Probability of Acceptance Calculator

Calculator Inputs

Lot Defect Rate (%)

Sample Size (n)

Acceptance Number (c)

Statistical Model

Lot Size (N)

AQL Defect Rate (%)

LTPD Defect Rate (%)

Decision Rule

Output Type

Formula Used

Binomial acceptance probability:

Pa = Σ C(n, x) p^x(1 - p)^{n - x}, for x = 0 to c

Finite lot acceptance probability:

Pa = Σ [C(D, x) C(N - D, n - x)] / C(N, n), for x = 0 to c

Here, Pa is probability of acceptance, n is sample size, c is acceptance number, p is defect proportion, N is lot size, and D is estimated defective items in the lot.

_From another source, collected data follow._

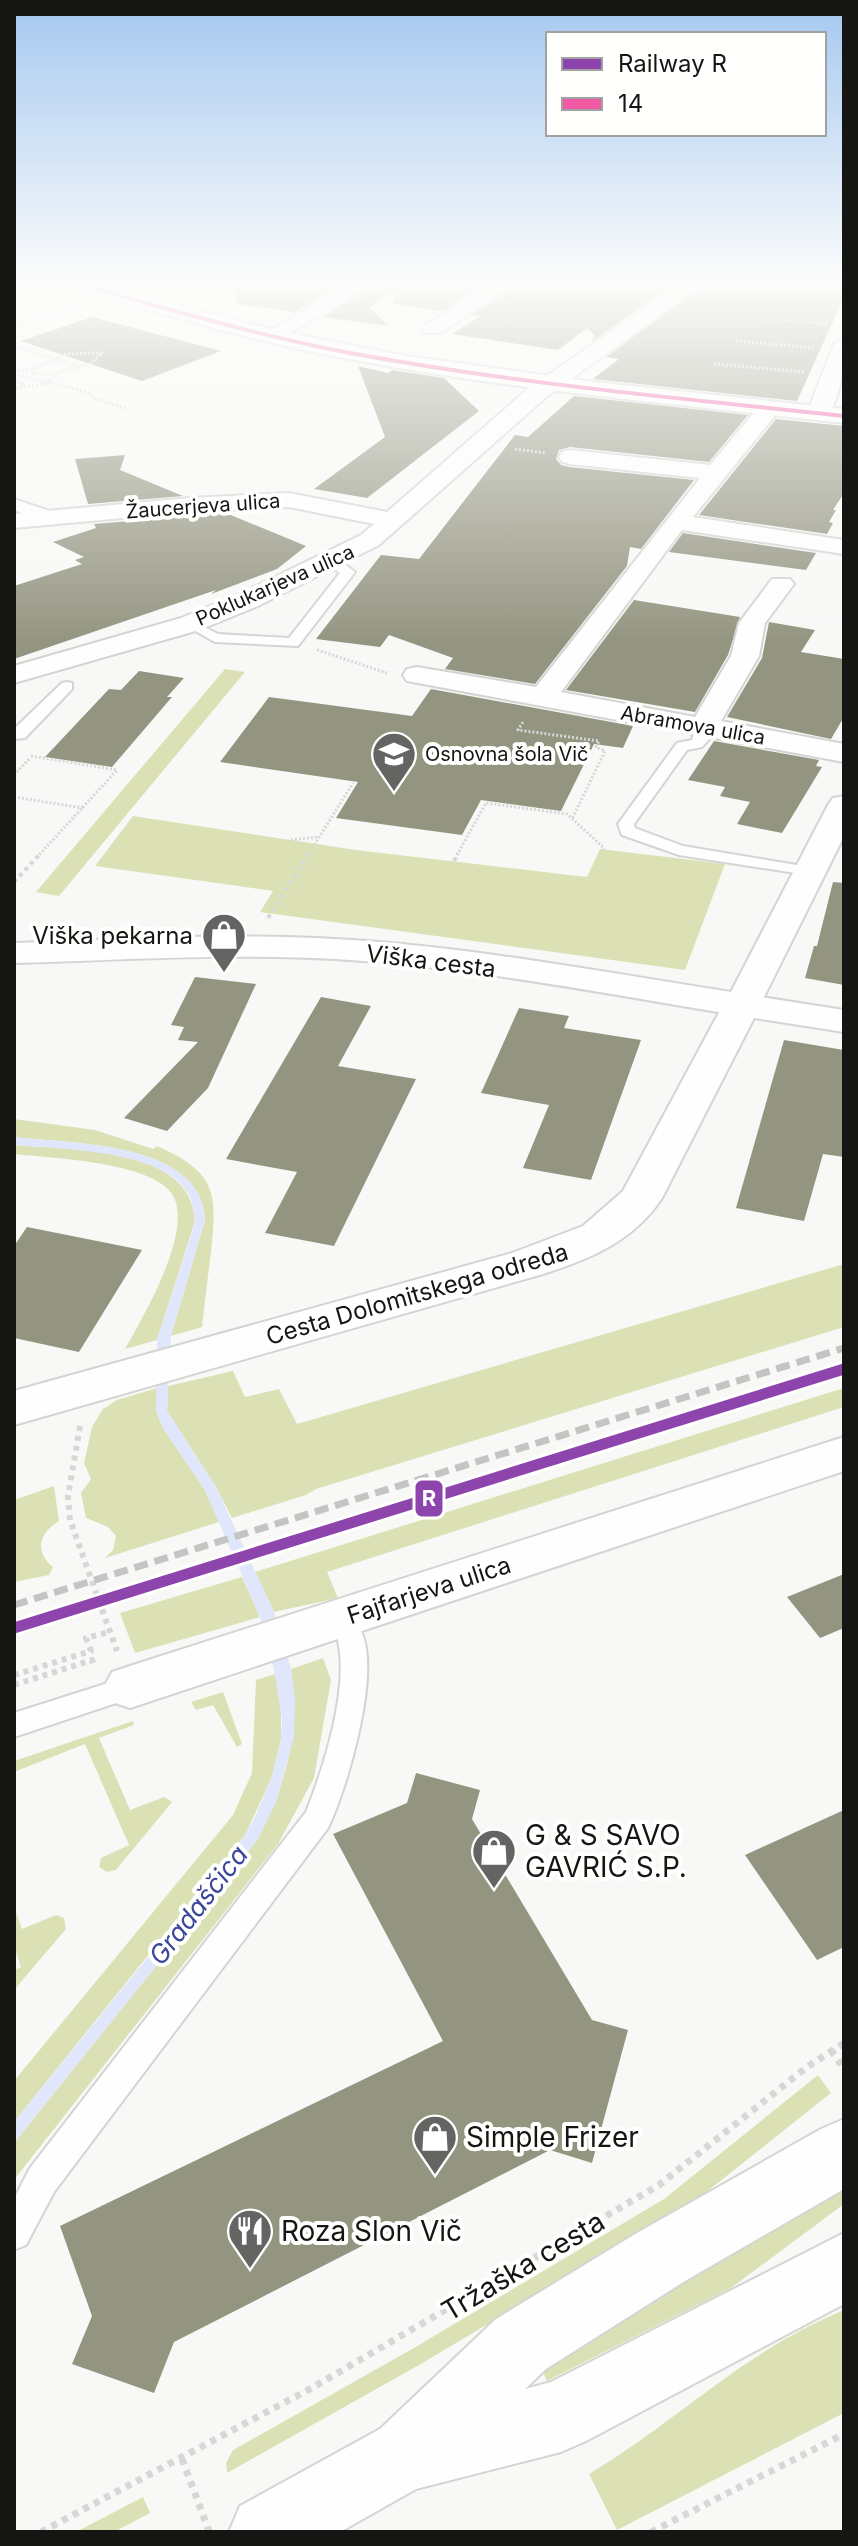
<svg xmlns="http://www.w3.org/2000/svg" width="858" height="2546" viewBox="0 0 858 2546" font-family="Inter,sans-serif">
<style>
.green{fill:#dce1b5}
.water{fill:#e0e6fb}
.building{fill:#949581}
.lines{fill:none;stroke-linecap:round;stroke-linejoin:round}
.service-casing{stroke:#d4d5d3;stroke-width:4}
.pedestrian-casing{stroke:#d4d5d3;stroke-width:4}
.minor-casing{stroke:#d4d5d3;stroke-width:4}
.tertiary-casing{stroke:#d4d5d3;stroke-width:4}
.primary-casing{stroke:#d4d5d3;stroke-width:4}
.path-far3{stroke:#d7d7d6;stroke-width:3;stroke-dasharray:2 2;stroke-linecap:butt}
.path-far2{stroke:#d7d7d6;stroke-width:4;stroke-dasharray:4 4;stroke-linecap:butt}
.path-far1{stroke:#d7d7d6;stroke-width:6;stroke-dasharray:5 5;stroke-linecap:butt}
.path{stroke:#d7d7d6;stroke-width:7;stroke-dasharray:6 6;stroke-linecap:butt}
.service{fill:#fefefe;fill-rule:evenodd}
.pedestrian{fill:#fefefe;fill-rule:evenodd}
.minor{fill:#fefefe;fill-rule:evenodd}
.tertiary{fill:#fefefe;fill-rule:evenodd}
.primary{fill:#fefefe;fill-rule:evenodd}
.rail{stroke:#c4c4c3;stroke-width:7;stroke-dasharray:14 7;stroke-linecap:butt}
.bus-1-casing{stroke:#fffffe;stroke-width:7}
.bus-1{stroke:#ef5aa2;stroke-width:4}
.rail-1-casing{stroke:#fffffe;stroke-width:17}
.rail-1{stroke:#8e44ad;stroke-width:11}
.labels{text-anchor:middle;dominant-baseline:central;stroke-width:8;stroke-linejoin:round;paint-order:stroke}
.far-street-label{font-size:20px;fill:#151514;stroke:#fffffe}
.far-poi-label{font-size:20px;fill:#151514;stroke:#fffffe;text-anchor:start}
.poi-label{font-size:24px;fill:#151514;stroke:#fffffe;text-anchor:end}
.street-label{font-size:24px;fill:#151514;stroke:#fffffe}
.water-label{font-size:26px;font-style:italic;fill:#3a479c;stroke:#fffffe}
.near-poi-label{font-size:28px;fill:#151514;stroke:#fffffe;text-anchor:start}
.near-street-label{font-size:28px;fill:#151514;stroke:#fffffe}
.line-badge{stroke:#fffffe;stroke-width:3}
.badge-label{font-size:22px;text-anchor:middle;font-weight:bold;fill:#fff}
</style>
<rect width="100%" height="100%" fill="#f8f9f7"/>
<path class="green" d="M225,669l20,3 -186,224 -23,-4z
M133,816l223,34 231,27 13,-28 125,15 -40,106 -425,-58 13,-21 -178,-25z
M14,1119l81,11 58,19 4,-3c58,26 61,45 54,105 -3,25 -6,50 -9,76l-31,9 34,-116c-3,-79 -133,-76 -191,-83z
M14,1145c54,5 179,1 181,76l-38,119 -32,9c18,-32 70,-120 47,-155 -21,-32 -121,-36 -158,-40z
M844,1264v63l-528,162 -10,6 -74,23 -16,-31 -49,-76 1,-25 65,-15 12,26 34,-8 18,35z
M157,1388l-1,23 7,17 42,62 14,32 -114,36 8,-8 3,-14 -8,-9 -22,-9 -5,-25 10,-14 -7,-16 8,-36 11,-18 14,-9z
M844,1388v19l-517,165 11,26 -64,14 -19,-40z
M54,1486l5,35c-20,12 -25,31 -6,46l-4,8 -35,7v-82z
M242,1577l18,40 -125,36 -15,-40z
M323,1658l8,22 -17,98 -36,66 -264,336v-37l244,-304c29,-61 42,-101 33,-170z
M275,1674l6,27v38l-9,38 -27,58 -231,287v-41l219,-266 19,-42 4,-93z
M223,1692l19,52 -5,3 -24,-42 -17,5 -5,-8z
M133,1721l1,4 -35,13 31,72 34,-13 8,5 -56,68 -9,2 -8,-5 2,-9 28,-13 -44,-101 -71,28v-11z
M14,1907l8,22 34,-14 8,3 2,11 -52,61v-20l7,-3 -7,-21z
M818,2075l13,18 -136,108 -276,164 -192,108 -1,-10 7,-13 181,-102 250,-149z
M844,2188v16l-113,84 -184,93 -5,-11 150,-94z
M844,2310v103l-227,117 -28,-56c90,-54 155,-123 255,-164z
M143,2497l7,16 -36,19h-38z"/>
<path class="water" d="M14,1137c58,7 188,4 191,83l-34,116 -4,75 49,76 58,125 17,57 4,30 -1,37 -17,64 -19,39 -244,304v-21l223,-274 18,-31 17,-40 9,-38 1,-19 -7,-46 -15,-57 -55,-127 -42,-62 -7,-17 1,-71 36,-111c17,-81 -128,-79 -179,-84z"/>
<path class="building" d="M237,285h104l-46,27 -59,-8z
M373,285h111l-41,26 -50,-7 1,-12 -25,16 20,18 -66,-9z
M515,285h158l-82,57 4,-6 -8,-8 -29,22 -106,-16 29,-18 -9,-1z
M704,285h140v12l-47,104 -204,-22 26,-20 -13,-2z
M92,317l129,34 -79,30 -121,-40z
M358,366l30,7 4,-3 52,8 35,33 -112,87 -53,-9 71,-52z
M574,396l174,19 -39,47 -139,-15 -11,3 -3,9 5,6 8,2 125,13 -53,69 -11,-2 -3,19 -92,118 -90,-15 8,-11 -64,-23 -9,12 -64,-8 65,-84 38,4 96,-124 13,2z
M776,419l68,7v67l-11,17h3l-7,12 4,1 -6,11 -128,-19z
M125,455l-5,15 63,26 -95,8 -13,-45z
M226,513l80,33 -29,23 -66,25 5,-4 -202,69v-73l68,-22 -7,-4 9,-3 -31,-15 43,-14 -2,-4z
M683,533l133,20 -10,17 -137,-18z
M634,600l106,17 -12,38 -33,57 -129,-22z
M769,622l46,8 -14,22 43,7v58l-13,22 -104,-22 35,-59z
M139,671l45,7 -17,19h5l-60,70 -67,-10 64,-68 12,1z
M431,689l202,37 -10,22 -29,-4 -33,67 -80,-11 -19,35 -126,-17 22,-36 -138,-20 49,-65 143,19z
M714,741l105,19 -3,6 6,1 -40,66 -45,-9 13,-22 -30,-6 5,-9 -37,-7z
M833,882l11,1v102l-39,-7 9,-32h3z
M195,977l61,7 -48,104 -41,43 -43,-13 74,-76 -20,-2 6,-13 -13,-2z
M321,997l50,9 -33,60 78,13 -82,167 -69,-13 32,-61 -71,-13z
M519,1008l50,8 -5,12 77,12 -50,140 -68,-12 26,-63 -68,-12z
M784,1040l60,10v107l-21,-3 -19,67 -68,-13z
M27,1227l115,23 -63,102 -65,-14v-92z
M844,1574v54l-24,10 -33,-41z
M416,1773l64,17 -8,29 120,201 36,10 -36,133 -42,-13 -376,192 -20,51 -82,-29 20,-48 -32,-90 383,-185 -110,-207 74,-31z
M844,1810v137l-27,13 -72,-105z"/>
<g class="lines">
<g class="service-casing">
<path id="service" d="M328,559h10l17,13 -57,74 -83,-4 -32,-18 7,-4 28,14 71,4 51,-65 -12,-8z
M67,682l5,1v6l-47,49 -11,1v-10l48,-46z
M703,723l8,5 -1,10 -8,9 -15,3 -53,74 1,4 48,18 132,22 3,4 -3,4 -136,-21 -57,-20 -4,-11 59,-81 15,-3 3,-12z
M341,1608l9,3c5,8 11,18 14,28 13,44 -16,147 -36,189l-274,364 -28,53 -12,5v-51l16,-31 276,-356c18,-45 43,-123 32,-171 -2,-8 -7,-16 -10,-23l4,-7z
M130,1676l10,3 4,8 -4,8 -126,42v-24z"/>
</g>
<g class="pedestrian-casing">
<path id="pedestrian" d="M14,499l41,14 2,4 -9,6 -34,-13z"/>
</g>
<g class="minor-casing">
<path id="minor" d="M347,285h23l-92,55h-14l-3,-4z
M490,285h22l-72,48h-14l-3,-4 3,-4z
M679,285h22l-156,113 -166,147 -121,61 -59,24 -185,53v-17l167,-48 59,-24 121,-59 13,-11 -85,-17 -100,5 -175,16v-14l175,-16 100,-5 98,19 142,-124z
M844,338c0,20 -2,76 -26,82l-8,-2 -3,-5 27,-69z
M770,401l11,7 -88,109 151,23v14l-162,-24 -121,162 134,25 36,-61 8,-33 33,-44h18l4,5 -29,39 -6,33 -38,65 123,23v18l-437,-81 -4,-6 4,-6 10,-2 119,20 164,-209 -130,-14 -8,-2 -3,-5 3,-5 8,-2 140,15 52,-62z
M844,796v40l-84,169 -5,8 -13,3c-135,-22 -271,-49 -407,-57 -107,-6 -214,1 -321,4v-20c107,-4 214,-10 321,-4 133,7 265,33 396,53l97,-187 5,-7z
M844,1437v34l-714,237 -18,-6 -8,-15 8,-15 18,-6z"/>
</g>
<g class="tertiary-casing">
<path id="tertiary" d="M70,285h33l175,46 129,25 187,26 250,27v14c-167,-19 -335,-33 -500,-65 -92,-17 -181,-44 -271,-69z
M742,994l102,16v22l-90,-14 -92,180c-28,43 -72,61 -119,76l-529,151v-34l498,-138 71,-27 40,-35 100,-186 6,-8z"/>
</g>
<g class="primary-casing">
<path id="primary" d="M844,2119v70l-159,92 -139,88 -21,20 26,-7 293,-149v71l-258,137 -25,11 -145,37 -76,43h-111l11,-26 140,-77 116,-110 141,-86 184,-104z"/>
</g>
<path class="path-far3" d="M769,319l59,5
M14,327l56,-19
M736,341l79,7
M14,346l67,21
M714,364l91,8
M14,371l19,-2
M14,374l73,18 8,7 34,10
M14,380l9,4 -9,7
M20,387l26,-3 13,-12 31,-8 12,-11 -36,1 -33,15v4l20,2
M515,449l30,4
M317,650l70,23
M523,722l-5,8 81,11 -3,6 9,4 -33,68
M31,756l86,14 -78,85
M14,775l16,-17
M14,797l69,11
M291,840l27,-3
M308,855l45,-72
M457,855l29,-52 81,11 38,35"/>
<path class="path-far2" d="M454,861l4,-8
M14,882l27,-29
M268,918l41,-65"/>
<path class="path-far1" d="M80,1426l-12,70 2,24 47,131
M14,1675l77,-24 -5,-13 23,-6
M14,1685l78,-25 2,6"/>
<path class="path" d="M831,2050l13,19
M182,2459l27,72
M41,2532l269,-143 349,-204 148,-118 37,-24
M651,2532l193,-98"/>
<use href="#service" class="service"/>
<use href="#pedestrian" class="pedestrian"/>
<use href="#minor" class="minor"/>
<use href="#tertiary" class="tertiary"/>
<use href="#primary" class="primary"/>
<path class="rail" d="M14,1605l830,-257"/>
<g class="bus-1-casing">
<path id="bus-1" d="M81,285c88,24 175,50 264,67 165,31 332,46 499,64"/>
</g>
<use href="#bus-1" class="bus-1"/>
<g class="rail-1-casing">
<path id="rail-1" d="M14,1628l830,-259"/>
</g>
<use href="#rail-1" class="rail-1"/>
</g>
<linearGradient id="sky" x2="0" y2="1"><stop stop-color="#a5c8f0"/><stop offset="0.44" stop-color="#fcfcfb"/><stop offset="1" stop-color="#fcfcfb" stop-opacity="0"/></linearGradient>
<rect width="858" height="642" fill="url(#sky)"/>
<defs>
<g id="school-pin" transform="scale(2.3)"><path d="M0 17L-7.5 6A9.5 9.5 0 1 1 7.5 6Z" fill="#646563" stroke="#fffffe"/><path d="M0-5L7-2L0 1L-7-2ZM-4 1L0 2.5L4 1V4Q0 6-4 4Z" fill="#fff"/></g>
<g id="shop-pin" transform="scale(2.3)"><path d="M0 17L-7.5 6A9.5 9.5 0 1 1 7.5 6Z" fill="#646563" stroke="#fffffe"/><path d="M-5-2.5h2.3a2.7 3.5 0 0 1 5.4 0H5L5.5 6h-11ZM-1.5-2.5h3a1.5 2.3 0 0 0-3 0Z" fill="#fff"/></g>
<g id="restaurant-pin" transform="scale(2.3)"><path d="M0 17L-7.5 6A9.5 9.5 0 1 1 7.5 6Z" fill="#646563" stroke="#fffffe"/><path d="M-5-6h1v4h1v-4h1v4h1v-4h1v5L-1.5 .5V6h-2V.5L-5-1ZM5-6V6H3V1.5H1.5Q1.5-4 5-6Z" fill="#fff"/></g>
</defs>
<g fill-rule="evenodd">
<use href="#school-pin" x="394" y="754"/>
<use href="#shop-pin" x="224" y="935"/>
<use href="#shop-pin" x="494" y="1851"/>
<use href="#shop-pin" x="435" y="2137"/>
<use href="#restaurant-pin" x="250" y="2231"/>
</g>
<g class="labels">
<g class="far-street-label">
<text transform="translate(203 506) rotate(-4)">Žaucerjeva ulica</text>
<text transform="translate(275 585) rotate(-24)">Poklukarjeva ulica</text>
<text transform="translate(693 725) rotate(10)">Abramova ulica</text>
</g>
<g class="far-poi-label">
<text x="425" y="754">Osnovna šola Vič</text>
</g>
<g class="poi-label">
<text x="193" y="935">Viška pekarna</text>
</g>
<g class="street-label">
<text transform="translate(431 961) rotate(7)">Viška cesta</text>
<text transform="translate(417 1294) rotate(-16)">Cesta Dolomitskega odreda</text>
<text transform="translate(429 1590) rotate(-18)">Fajfarjeva ulica</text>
</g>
<g class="water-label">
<text transform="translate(198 1905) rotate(-52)">Gradaščica</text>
</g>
<g class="near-poi-label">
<text x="525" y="1835">G &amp; S SAVO<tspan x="525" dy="32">GAVRIĆ S.P.</tspan></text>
<text x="466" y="2137">Simple Frizer</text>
<text x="281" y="2231">Roza Slon Vič</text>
</g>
<g class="near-street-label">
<text transform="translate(523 2266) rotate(-31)">Tržaška cesta</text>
</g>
</g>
<rect class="line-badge" x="414" y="1479" width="30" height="39" rx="8" fill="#8e44ad"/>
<g class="badge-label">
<text x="429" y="1506">R</text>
</g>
<rect width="858" height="2546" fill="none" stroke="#151514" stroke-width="32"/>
<rect x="546" y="32" width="280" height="104" fill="#fffffe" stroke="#a1a1a0" stroke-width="2"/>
<rect x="562" y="58" width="40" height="12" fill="#8e44ad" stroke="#a1a1a0" stroke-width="2"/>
<text x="618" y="72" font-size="24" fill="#151514">Railway R</text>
<rect x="562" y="98" width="40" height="12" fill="#ef5aa2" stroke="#a1a1a0" stroke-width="2"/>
<text x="618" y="112" font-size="24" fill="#151514">14</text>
</svg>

Producer risk equals 1 - Pa at AQL. Consumer risk equals Pa at LTPD.

How to Use This Calculator

Enter the expected lot defect rate as a percentage.
Enter sample size and the allowed acceptance number.
Select the binomial model for large lots.
Select the finite lot model when lot size matters.
Enter AQL and LTPD rates for risk comparison.
Press calculate to view results above the form.
Use CSV or PDF buttons to save your result.

Example Data Table

Defect Rate	Sample Size	Acceptance Number	Model	Approximate Pa	Use Case
1%	50	2	Binomial	98.62%	Good quality lot review
3%	80	3	Binomial	77.91%	Routine supplier inspection
6%	125	5	Binomial	24.21%	Poor lot screening
4%	100	4	Finite Lot	About 62%	Known lot size decision

Understanding Acceptance Probability

Acceptance probability tells how likely a sampled lot will pass inspection. It is widely used in quality control, manufacturing, packaging, and supplier review. A sampling plan does not inspect every item. It tests a selected sample and accepts the lot when defects stay within the allowed count. This makes decisions faster while still giving measurable risk information.

Why This Calculator Helps

This calculator supports both common planning needs. You can estimate the chance that a lot passes at a stated defect rate. You can also compare producer risk at AQL and consumer risk at LTPD. The result helps teams judge whether a plan is too strict, too loose, or balanced. A small acceptance number lowers acceptance probability. A larger sample usually improves discrimination between good and poor lots.

Using the Results

The main value is the probability of acceptance, often called Pa. A high Pa means the lot is likely to pass. A low Pa means rejection is more likely. Rejection probability is simply one minus Pa. Expected defects show the average count expected in the sample. These values should be read with process knowledge. They do not prove every item is good. They describe risk under the selected statistical model.

Binomial and Finite Lot Models

The binomial model works well when the lot is large compared with the sample, or when items can be treated as independent. It uses the defect proportion directly. The finite lot model uses the hypergeometric distribution. It is useful when the lot size is known and the sample is a meaningful part of the lot. This model adjusts for sampling without replacement.

Good Practice

Choose sample size and acceptance number before inspection begins. Avoid changing limits after seeing results. Record the lot size, defect rate assumption, model, and calculated risks. Compare several plans before adopting one. A useful plan should protect customers while avoiding needless rejection of good production. The best setting depends on cost, safety, defect severity, and contractual quality rules. Use exported results for audits, supplier discussions, and process improvement reviews. When inspection data becomes available, compare actual sample defects with the expected value. Large differences may signal early process drift, counting errors, mixed lots, or changing supplier performance.

FAQs

What is probability of acceptance?

It is the chance that a lot passes a sampling inspection plan. The value depends on defect rate, sample size, and the maximum allowed defect count.

What is an acceptance number?

The acceptance number is the highest defect count allowed in the sample. If observed defects exceed this number, the lot is rejected.

When should I use the binomial model?

Use it when the lot is large compared with the sample. It is also suitable when sampled items can be treated as independent observations.

When should I use the finite lot model?

Use it when lot size is known and the sample is a noticeable part of that lot. It adjusts for sampling without replacement.

What is producer risk?

Producer risk is the chance of rejecting a lot at the AQL level. It shows how often acceptable quality may still fail inspection.

What is consumer risk?

Consumer risk is the chance of accepting a lot at the LTPD level. It shows how often poor quality may still pass inspection.

Does a high acceptance probability prove every item is good?

No. It only describes the chance that the sampling rule accepts the lot. It does not inspect or guarantee every item.

Can I export the result?

Yes. After calculation, use the CSV or PDF buttons. They save the main inputs, acceptance probability, rejection probability, and risk values.